Limb landmark coordinates
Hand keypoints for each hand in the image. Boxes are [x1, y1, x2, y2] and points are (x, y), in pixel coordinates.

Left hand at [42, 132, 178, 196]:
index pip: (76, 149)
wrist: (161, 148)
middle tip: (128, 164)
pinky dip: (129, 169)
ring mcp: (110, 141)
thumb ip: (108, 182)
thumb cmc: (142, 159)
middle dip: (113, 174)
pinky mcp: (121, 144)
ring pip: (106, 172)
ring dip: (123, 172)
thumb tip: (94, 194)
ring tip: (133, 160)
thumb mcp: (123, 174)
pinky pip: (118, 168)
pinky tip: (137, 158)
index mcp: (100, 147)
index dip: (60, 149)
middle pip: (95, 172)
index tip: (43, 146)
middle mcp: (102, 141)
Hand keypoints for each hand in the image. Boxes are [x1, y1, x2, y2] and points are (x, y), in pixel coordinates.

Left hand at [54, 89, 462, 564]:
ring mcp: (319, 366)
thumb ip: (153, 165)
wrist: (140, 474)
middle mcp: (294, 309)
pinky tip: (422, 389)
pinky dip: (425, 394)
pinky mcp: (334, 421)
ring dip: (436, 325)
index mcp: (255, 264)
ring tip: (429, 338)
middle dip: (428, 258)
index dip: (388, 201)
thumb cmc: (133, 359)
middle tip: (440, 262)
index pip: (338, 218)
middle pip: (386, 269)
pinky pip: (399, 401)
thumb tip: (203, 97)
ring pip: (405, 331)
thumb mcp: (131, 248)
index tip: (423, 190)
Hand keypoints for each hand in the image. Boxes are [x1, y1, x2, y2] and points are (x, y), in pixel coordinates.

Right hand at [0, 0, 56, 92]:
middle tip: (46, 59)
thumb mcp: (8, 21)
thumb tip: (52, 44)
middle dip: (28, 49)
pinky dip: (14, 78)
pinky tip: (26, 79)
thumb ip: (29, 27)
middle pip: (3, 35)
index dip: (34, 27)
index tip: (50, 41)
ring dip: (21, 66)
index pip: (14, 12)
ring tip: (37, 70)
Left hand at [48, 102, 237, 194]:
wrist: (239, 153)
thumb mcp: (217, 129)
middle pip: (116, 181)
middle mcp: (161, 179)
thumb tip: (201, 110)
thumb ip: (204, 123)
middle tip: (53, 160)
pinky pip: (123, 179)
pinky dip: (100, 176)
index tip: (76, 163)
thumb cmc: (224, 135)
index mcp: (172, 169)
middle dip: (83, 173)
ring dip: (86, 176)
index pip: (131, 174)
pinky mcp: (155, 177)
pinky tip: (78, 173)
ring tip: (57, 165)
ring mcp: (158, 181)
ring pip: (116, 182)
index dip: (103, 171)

:: Try it ::
Copy nothing except the lines from the one with "thumb mcp: (131, 248)" through the end of the records; keep each exactly as it appears, first and last included.

:: Response box ::
thumb mcp: (131, 248)
index tip: (423, 190)
Hand keypoints for each hand in the image. Boxes are [x1, y1, x2, y2] and points are (x, y), in pixel coordinates.

Right hand at [0, 0, 56, 92]:
middle tip: (46, 59)
thumb mcp: (8, 21)
thumb tip: (52, 44)
middle dip: (28, 49)
pinky dip: (14, 78)
pinky tip: (26, 79)
thumb ip: (29, 27)
middle pip: (3, 35)
index dip: (34, 27)
index tip: (50, 41)
ring dip: (21, 66)
index pip: (14, 12)
ring tip: (37, 70)
Left hand at [48, 102, 237, 194]:
wrist: (239, 153)
thumb mcp: (217, 129)
middle pip: (116, 181)
middle mcp: (161, 179)
thumb tip: (201, 110)
thumb ip: (204, 123)
middle tip: (53, 160)
pinky pip: (123, 179)
pinky dip: (100, 176)
index tip: (76, 163)
thumb cmc: (224, 135)
index mcp: (172, 169)
middle dip: (83, 173)
ring dip: (86, 176)
index pip: (131, 174)
pinky mcp: (155, 177)
pinky tip: (78, 173)
ring tip: (57, 165)
ring mcp: (158, 181)
ring pip: (116, 182)
index dip: (103, 171)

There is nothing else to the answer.